Таково было крепостное право, и желавшие горячо от него отделаться не легко этого достигали!
В 1832 году докторская моя диссертация была окончена и защищена. Оставалось только дожидаться решения из министерства о поездке за границу.
Эти несколько месяцев были самыми приятными в жизни. К тому же в то время у Мойера или, вернее, у Екатерины Афанасьевны проживали молодые девушки — Лаврова и Воейкова. Откуда взялась первая не знаю; но Екатерина Афанасьевна интересовалась ею, занималась с нею чтением и женскими работами. Семейство Мойера, а с ним я, жило тогда в деревне (Садорфе, верст 12 от города). Лаврова, лет 16–17–ти, брюнетка, смуглянка, имела что — то странное в выражении глаз, впрочем красивых и черных. Она и в самом деле была какая — то странная, почти всегда восторгавшаяся, торжественно и нараспев говорившая о самых обыкновенных вещах. Она (Лаврова) осталась у меня в памяти потому, что однажды подралась со мною.
Много тогда смеялись видавшие драку, правда, не на кулачки, а скорее борьбу молодого человека с молодою, красивою девушкою.
Дело вышло из — за каких — то пустяков; о чем — то заспорили; я сказал что — то вроде: «Это очень глупо!» — и вдруг Лаврова кидается на меня с особенным, почти безумным выражением своих черных глаз, берет меня за плечи и хочет повалить. Я защищаюсь и, видя, что она не унимается, беру ее за плечи и начинаю, что есть силы, трясти; тогда она — в слезы и навзрыд.

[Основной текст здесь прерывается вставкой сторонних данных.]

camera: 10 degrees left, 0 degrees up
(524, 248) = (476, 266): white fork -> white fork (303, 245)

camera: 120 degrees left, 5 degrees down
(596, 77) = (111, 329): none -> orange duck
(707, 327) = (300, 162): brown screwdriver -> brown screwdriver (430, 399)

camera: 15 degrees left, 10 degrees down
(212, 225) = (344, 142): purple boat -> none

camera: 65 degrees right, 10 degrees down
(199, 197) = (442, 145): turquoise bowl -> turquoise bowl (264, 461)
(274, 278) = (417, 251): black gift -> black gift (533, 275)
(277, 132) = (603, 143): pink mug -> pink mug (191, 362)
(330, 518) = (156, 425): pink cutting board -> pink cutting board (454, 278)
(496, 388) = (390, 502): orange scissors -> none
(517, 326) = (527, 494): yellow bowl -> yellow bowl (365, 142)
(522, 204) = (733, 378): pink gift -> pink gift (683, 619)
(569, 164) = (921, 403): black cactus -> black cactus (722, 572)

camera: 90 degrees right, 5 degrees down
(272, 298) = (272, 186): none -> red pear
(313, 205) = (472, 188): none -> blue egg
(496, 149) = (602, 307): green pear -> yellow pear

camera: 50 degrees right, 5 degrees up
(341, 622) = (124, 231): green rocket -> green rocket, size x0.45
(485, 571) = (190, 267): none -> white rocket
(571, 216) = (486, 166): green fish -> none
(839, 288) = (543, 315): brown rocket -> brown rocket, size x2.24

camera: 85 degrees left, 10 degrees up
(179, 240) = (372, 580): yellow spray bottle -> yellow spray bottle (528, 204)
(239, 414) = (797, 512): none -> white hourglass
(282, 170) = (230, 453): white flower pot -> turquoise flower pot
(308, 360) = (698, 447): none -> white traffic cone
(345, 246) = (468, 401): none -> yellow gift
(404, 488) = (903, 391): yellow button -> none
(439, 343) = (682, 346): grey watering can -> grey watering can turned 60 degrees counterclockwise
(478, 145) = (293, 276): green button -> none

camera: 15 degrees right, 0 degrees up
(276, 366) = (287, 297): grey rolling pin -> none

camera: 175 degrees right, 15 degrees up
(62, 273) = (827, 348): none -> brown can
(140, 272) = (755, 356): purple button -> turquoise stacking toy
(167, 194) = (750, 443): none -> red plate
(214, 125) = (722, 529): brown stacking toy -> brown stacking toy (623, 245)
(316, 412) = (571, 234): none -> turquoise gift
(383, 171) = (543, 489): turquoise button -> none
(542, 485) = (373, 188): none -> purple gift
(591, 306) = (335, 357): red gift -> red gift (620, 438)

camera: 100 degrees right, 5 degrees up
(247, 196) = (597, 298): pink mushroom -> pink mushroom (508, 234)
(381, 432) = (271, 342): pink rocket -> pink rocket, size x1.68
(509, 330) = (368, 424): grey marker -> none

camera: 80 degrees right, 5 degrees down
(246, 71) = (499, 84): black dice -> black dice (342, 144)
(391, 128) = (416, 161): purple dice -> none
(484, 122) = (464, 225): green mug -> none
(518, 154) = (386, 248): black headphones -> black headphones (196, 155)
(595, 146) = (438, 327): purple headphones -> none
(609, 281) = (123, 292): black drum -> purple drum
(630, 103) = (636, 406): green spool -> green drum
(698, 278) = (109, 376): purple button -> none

Кое — как ее успокаивают, но она снова бросается на меня.
— Я женщина! — кричит она, — я женщина! Вы должны иметь уважение ко мне.
— Я мужчина! — кричу я в свою очередь, — и вы поступайте так, чтобы я вас мог уважать.
Следует новая схватка, и тогда уже нас разводят.
На другой день, как будто ничего не бывало; но Лаврова делает сно
ва глупую выходку: бежит в переднюю подавать шинель приезжавшему на прощанье Александру Витгенштейну.